• Exercise directions: Reproduce the blog post about the goal-line official from the words "Posted on June" through the words "blown a call.", with nothing changed.

• Supplied text:
All That Glitters Is Not GLT or “Don’t Attend Your Own Funeral as a Guy Named Phil Shipley”
Posted on June 20, 2012 3:23 pm
If a nervous, furtive Hungarian wearing a fake beard and an air of desperation slipped through the back streets of Donetsk, Ukraine in the wee hours of the morning today, ducking in and out of the kind of dark, cheerless bar where anything is available for a price and no one uses their real name, it’s entirely understandable.
He’d be the goal-line official from the England-Ukraine match, and former Nancy Boy Michel Platini wants him dead.
And Platini knows people.
And the reason why this poor schlub might be trying desperately to contact 90 year old ex-Nazi Odessa agents, Vatican officials and Bolivian diplomats to try and arrange passage to South America in the hold of a tramp steamer isn’t because he may or may not have blown a call.
As an experienced international footballing official widely regarded as the favorite in the soon-to-commence race to replace Sepp Blatter as the head of FIFA, the ex-France forward knows that refs blow calls all the time. All that’s required is to shake one’s head sadly for the cameras, make some noises about how taking “the human element out of the game” would be a very, very bad thing and then it’s back to Zurich in time for dinner with the Mrs.

• Collected material:
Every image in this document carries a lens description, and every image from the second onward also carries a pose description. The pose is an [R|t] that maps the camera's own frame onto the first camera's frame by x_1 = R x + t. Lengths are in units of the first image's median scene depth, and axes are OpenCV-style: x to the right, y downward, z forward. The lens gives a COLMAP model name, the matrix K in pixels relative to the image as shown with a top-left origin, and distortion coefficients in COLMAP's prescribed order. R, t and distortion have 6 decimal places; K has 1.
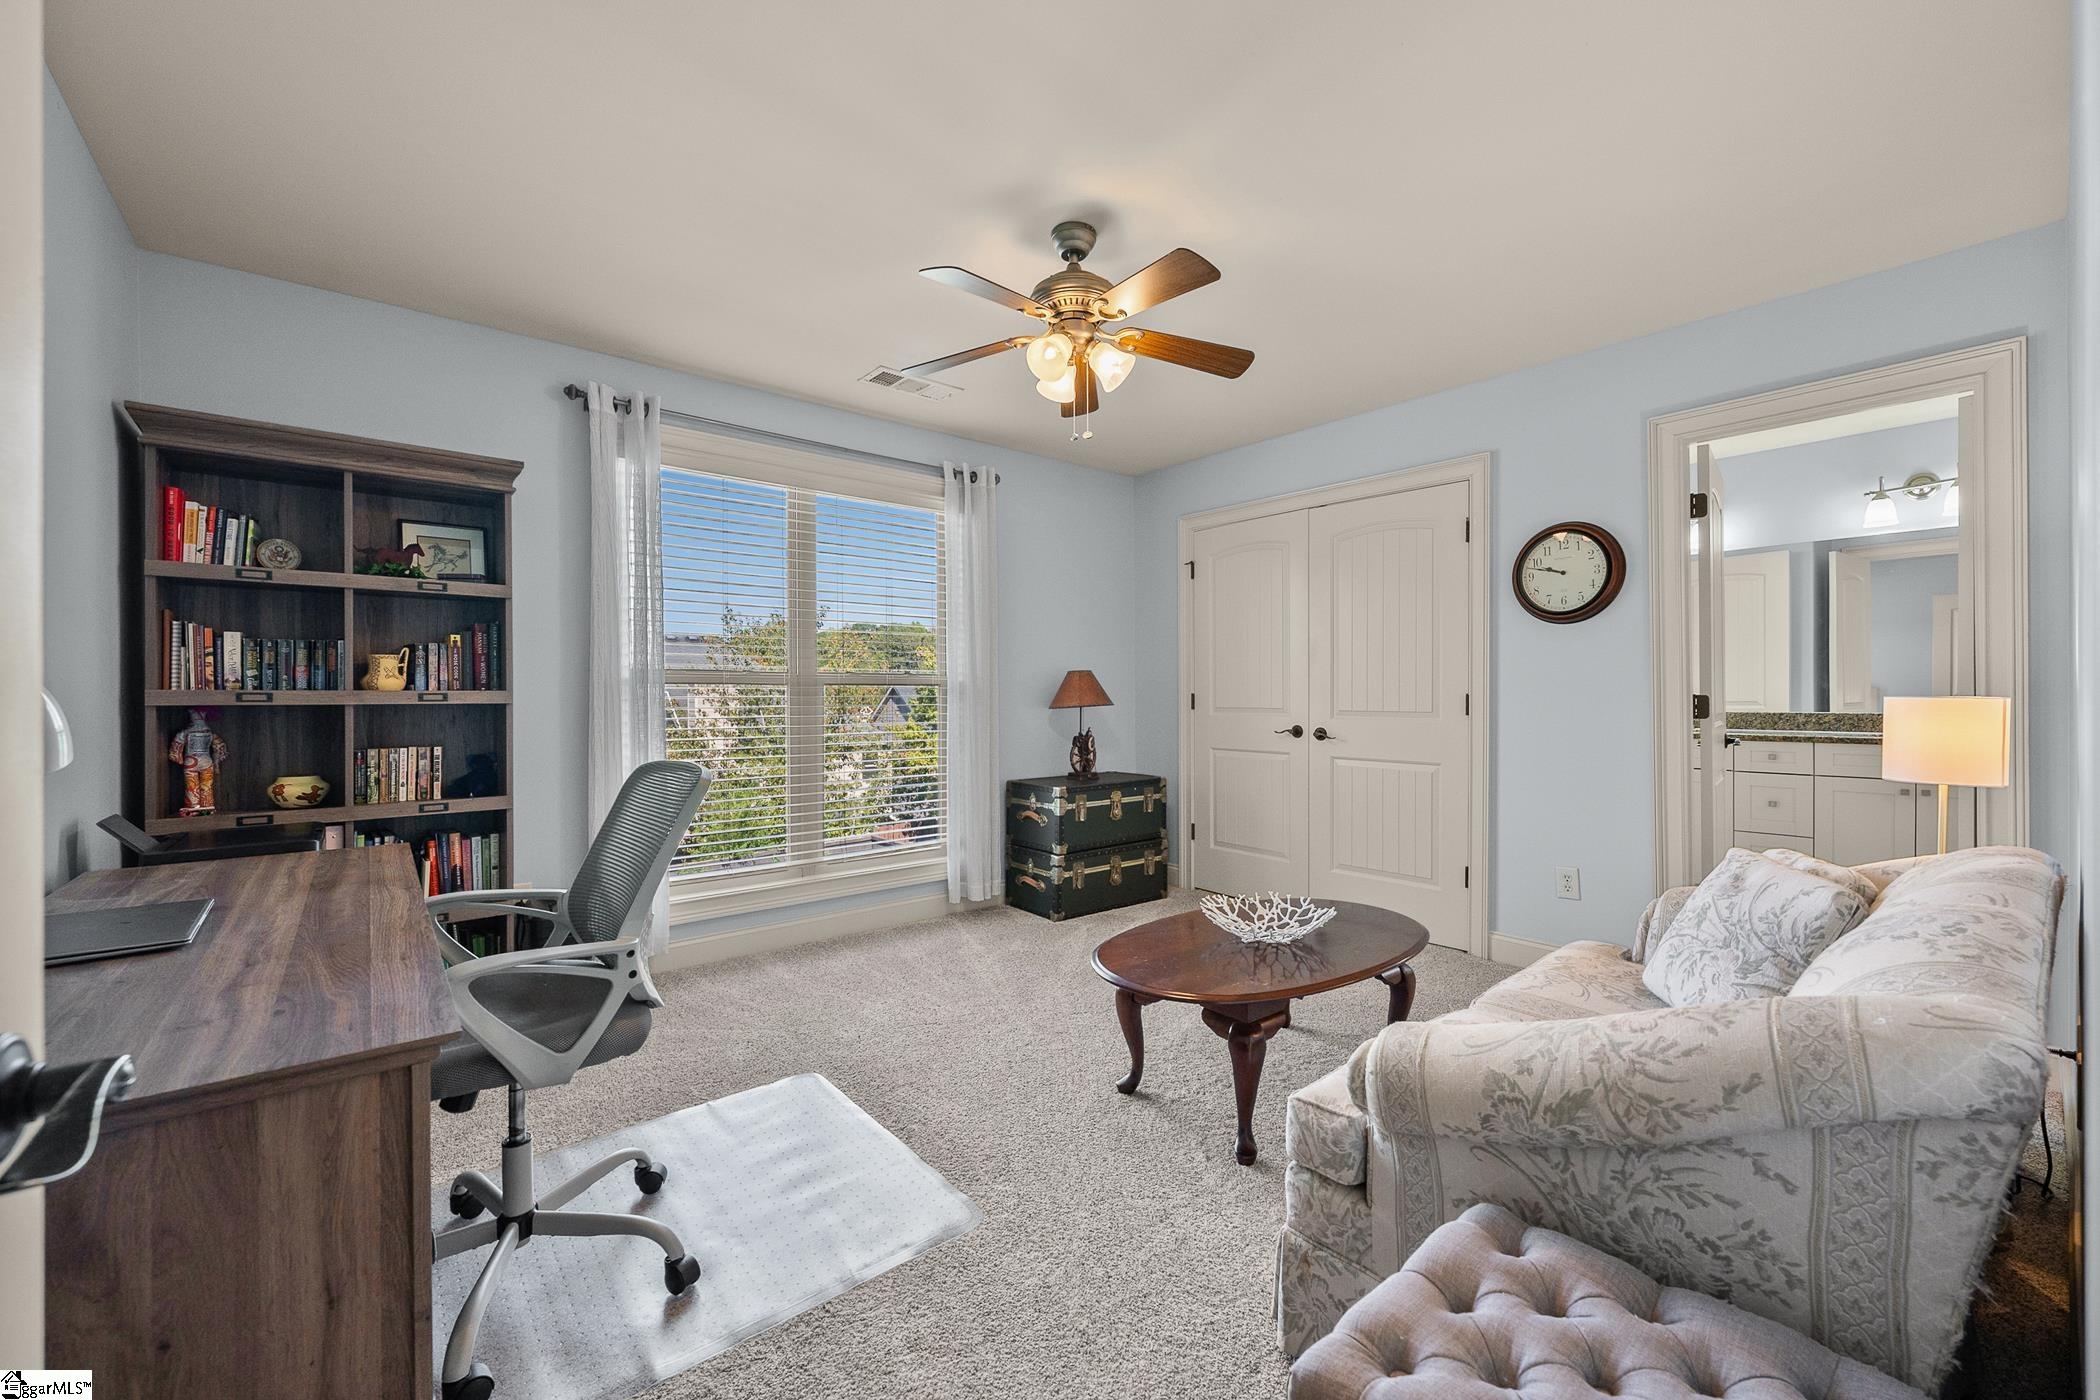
lens RADIAL K [[839.8, 0, 1051.3], [0, 839.8, 694.8], [0, 0, 1]] dist [0.000103, 0.000013]
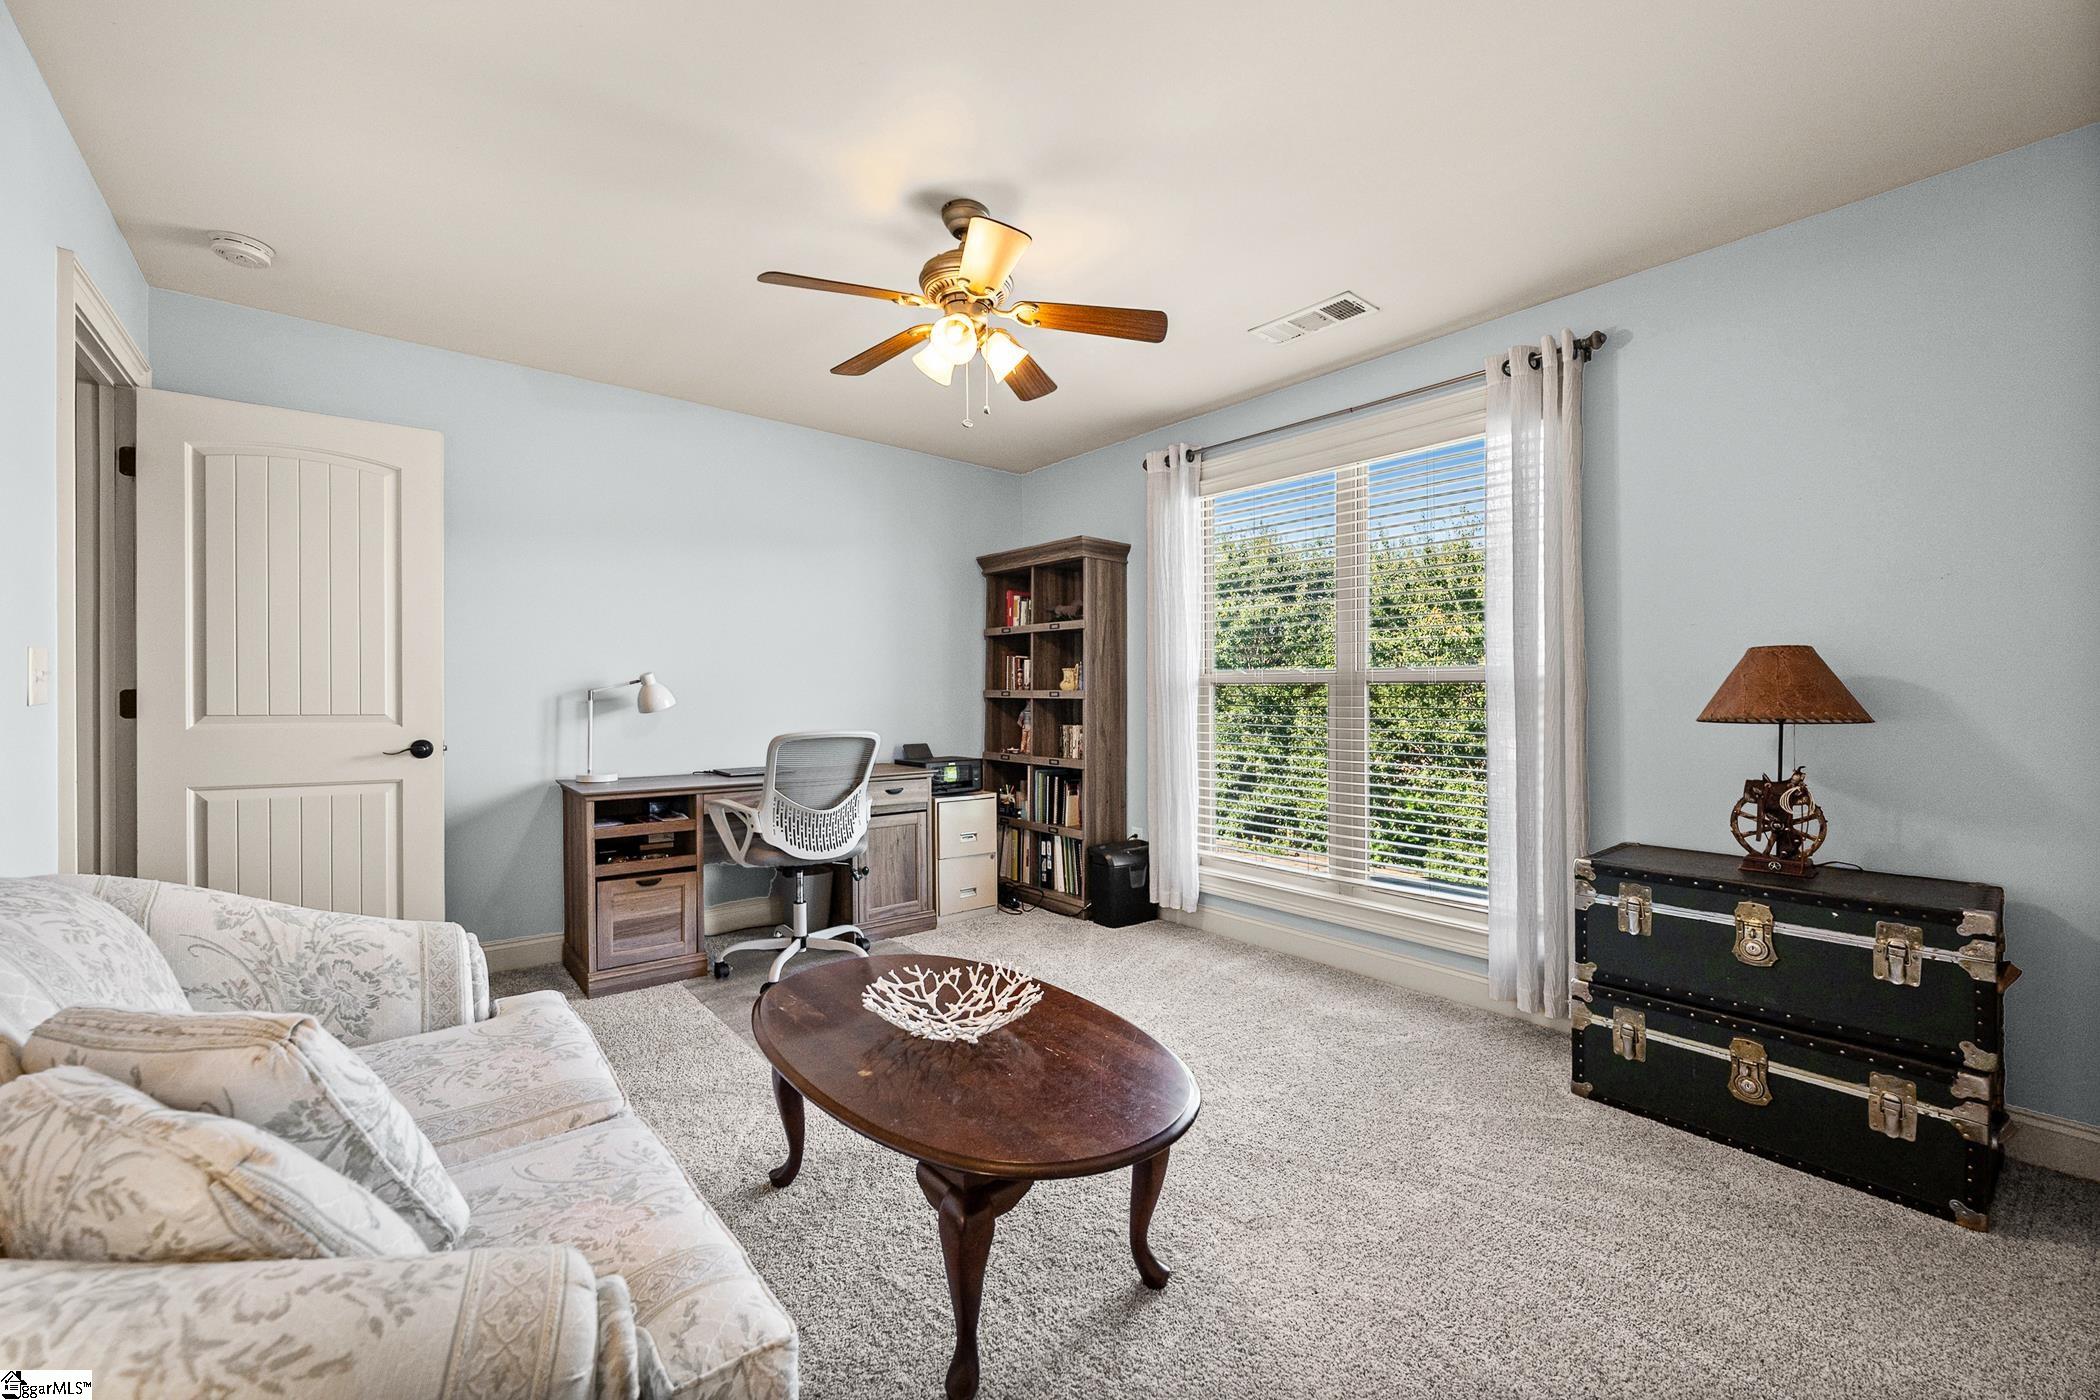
lens RADIAL K [[839.8, 0, 1051.3], [0, 839.8, 694.8], [0, 0, 1]] dist [0.000103, 0.000013]
pose [[-0.001782, 0.003932, -0.999991, 0.560898], [-0.003605, 0.999986, 0.003939, -0.001447], [0.999992, 0.003612, -0.001768, 0.627699]]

• The completed task:
Posted on June 20, 2012 3:23 pm
If a nervous, furtive Hungarian wearing a fake beard and an air of desperation slipped through the back streets of Donetsk, Ukraine in the wee hours of the morning today, ducking in and out of the kind of dark, cheerless bar where anything is available for a price and no one uses their real name, it’s entirely understandable.
He’d be the goal-line official from the England-Ukraine match, and former Nancy Boy Michel Platini wants him dead.
And Platini knows people.
And the reason why this poor schlub might be trying desperately to contact 90 year old ex-Nazi Odessa agents, Vatican officials and Bolivian diplomats to try and arrange passage to South America in the hold of a tramp steamer isn’t because he may or may not have blown a call.